If American Audiences …
… think about her at all, the chances are pretty good that they remember British actress Rosamund Pike from her turn as the comely fencer Miranda Frost in the 2002 James Bond vehicle “Die Another Day.”
Pike’s appearance opposite Pierce Brosnan’s suave super-spy turned her into a very English sort of pin-up, a very crisp beauty suggesting sunny spring days with just a hint of snap in the air.
But as The Guardian’s Laura Barton writes, Pike has recently reinvented herself as a top-shelf comedic actress. It’s a transformation that finds full flowering in the new Rowan Atkinsion film “Johnny English Reborn.”
There is no small irony, of course, that the Atkinson comedy features Mr. Bean his ownself as a spectacularly inept secret agent. But no matter.

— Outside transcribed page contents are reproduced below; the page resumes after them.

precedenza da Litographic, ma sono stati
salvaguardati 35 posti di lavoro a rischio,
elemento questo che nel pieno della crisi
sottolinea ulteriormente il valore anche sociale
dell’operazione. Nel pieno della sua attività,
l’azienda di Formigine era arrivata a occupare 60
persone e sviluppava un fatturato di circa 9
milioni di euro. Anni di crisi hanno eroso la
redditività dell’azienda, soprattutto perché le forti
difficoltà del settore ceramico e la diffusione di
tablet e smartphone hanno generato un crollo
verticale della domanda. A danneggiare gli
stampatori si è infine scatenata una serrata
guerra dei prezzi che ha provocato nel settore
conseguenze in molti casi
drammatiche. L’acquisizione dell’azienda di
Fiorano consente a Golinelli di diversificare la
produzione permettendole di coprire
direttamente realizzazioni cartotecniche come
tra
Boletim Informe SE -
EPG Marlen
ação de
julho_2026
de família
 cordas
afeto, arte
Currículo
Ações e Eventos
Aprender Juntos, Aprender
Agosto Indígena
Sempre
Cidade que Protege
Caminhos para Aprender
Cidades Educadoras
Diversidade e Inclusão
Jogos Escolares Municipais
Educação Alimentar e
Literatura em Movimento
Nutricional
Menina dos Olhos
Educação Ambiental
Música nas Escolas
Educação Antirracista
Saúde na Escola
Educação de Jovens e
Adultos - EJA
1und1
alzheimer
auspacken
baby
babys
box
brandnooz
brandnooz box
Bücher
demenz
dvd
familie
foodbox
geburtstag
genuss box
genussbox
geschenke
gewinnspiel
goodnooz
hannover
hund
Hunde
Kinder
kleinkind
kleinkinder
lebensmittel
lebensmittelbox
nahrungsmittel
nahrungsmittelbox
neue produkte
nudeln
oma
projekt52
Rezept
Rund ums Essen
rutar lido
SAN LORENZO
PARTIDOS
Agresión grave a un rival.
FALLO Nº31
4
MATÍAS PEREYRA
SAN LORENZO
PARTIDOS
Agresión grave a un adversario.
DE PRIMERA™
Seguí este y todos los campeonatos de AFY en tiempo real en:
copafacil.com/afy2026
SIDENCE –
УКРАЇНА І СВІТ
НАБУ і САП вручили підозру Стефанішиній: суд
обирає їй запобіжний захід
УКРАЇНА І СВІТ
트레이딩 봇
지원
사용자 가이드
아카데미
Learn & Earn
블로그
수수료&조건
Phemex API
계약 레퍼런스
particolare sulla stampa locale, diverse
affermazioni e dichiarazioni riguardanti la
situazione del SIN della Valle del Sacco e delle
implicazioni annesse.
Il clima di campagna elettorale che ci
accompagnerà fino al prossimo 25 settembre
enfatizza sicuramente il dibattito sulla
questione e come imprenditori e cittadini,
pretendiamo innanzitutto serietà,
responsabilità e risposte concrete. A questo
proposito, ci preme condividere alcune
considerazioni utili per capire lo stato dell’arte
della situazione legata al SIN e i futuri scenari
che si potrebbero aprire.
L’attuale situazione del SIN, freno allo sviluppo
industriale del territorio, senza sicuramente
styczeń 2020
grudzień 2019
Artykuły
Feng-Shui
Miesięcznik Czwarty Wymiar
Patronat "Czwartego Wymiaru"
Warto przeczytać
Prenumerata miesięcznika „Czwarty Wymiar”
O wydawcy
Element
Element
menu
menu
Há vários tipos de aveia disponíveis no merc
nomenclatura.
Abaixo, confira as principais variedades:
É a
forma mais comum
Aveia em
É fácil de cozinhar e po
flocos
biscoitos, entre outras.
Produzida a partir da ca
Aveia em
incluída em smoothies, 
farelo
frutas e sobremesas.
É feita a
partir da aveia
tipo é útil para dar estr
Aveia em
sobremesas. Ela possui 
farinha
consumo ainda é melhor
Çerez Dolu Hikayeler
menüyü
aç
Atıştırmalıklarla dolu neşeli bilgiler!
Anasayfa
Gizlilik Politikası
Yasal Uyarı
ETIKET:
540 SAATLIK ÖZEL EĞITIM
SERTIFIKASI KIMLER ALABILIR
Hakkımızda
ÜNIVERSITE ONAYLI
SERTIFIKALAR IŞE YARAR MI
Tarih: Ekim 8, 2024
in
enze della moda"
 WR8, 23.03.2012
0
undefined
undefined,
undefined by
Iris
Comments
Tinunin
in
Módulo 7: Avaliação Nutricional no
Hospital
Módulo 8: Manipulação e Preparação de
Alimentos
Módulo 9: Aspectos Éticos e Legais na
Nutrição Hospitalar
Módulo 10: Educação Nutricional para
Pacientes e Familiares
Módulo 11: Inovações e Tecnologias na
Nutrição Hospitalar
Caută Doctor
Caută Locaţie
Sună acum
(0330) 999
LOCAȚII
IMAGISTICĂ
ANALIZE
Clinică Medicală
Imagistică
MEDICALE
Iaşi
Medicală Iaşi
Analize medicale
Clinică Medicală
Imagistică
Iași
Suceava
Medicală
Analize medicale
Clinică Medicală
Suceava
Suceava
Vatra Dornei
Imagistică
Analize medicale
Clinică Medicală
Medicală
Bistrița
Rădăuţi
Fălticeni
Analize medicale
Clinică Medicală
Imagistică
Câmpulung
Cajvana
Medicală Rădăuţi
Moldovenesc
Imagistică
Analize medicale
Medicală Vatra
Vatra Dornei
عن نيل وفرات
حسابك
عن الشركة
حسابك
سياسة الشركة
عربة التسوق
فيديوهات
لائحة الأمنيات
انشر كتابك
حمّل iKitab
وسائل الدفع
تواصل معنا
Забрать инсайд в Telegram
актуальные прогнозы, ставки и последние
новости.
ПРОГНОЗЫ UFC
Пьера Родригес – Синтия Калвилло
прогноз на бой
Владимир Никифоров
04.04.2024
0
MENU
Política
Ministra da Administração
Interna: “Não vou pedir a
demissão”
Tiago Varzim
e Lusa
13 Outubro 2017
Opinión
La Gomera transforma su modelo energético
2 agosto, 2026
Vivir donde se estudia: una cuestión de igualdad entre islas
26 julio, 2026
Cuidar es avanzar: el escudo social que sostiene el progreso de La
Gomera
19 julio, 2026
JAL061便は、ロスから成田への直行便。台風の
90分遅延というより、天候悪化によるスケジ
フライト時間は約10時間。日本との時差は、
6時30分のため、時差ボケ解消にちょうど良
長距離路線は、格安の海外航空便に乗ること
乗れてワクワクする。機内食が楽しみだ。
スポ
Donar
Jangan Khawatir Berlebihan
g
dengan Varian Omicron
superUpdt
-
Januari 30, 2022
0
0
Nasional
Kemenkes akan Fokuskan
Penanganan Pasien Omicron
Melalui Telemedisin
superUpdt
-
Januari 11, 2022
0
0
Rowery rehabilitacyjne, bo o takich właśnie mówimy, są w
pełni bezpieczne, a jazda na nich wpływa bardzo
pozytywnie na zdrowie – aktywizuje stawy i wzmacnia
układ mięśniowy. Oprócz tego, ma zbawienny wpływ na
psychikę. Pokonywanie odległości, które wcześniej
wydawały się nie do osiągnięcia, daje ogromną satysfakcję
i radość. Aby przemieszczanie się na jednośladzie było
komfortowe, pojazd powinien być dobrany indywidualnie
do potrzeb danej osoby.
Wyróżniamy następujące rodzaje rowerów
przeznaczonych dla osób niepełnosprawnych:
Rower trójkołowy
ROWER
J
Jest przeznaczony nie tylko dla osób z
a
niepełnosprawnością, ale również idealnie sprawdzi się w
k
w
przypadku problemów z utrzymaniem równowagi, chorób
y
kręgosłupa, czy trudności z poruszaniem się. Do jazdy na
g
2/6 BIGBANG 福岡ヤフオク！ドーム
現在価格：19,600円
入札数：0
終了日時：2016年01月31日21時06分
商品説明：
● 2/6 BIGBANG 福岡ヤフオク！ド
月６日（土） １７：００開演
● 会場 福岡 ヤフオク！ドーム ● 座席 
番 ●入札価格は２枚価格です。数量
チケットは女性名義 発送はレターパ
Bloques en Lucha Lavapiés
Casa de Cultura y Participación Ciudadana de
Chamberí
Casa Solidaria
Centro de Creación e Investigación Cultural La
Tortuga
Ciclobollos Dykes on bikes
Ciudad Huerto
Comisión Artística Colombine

As ever, here’s the nut graf:
“The transformation of Rosamund Pike, in fact, began two years ago, with her role as the beautiful-but-dim Helen in An Education. It was a supporting role, yet it revealed her as a consummate comic actor. “My agents were actually quite surprised that I wanted to do it, because it just seemed to them, on paper, a kind of small part. And I thought, no, this girl could be really funny, and I was proved right in the end, I think.”
In fact, that performance led to the Johnny English Reborn part. “I was at the British independent film awards and someone from Working Title came up and said, ‘Rowan Atkinson really loved you in An Education’,” she recalls. “I was very surprised by that – I was amazed that Rowan Atkinson even knew who I was.” The role also suited Pike’s new-found desire to challenge people’s perceptions. “I’m kind of desperately looking for those things that will … you know, sort of show my wilder side, in a way, my much more irreverent, badly behaved side.'”
“Johnny English, Reborn,” starring Rowan Atkinson, Gillian Anderson and Rosamund Pike opens in the U.S. on Oct. 21.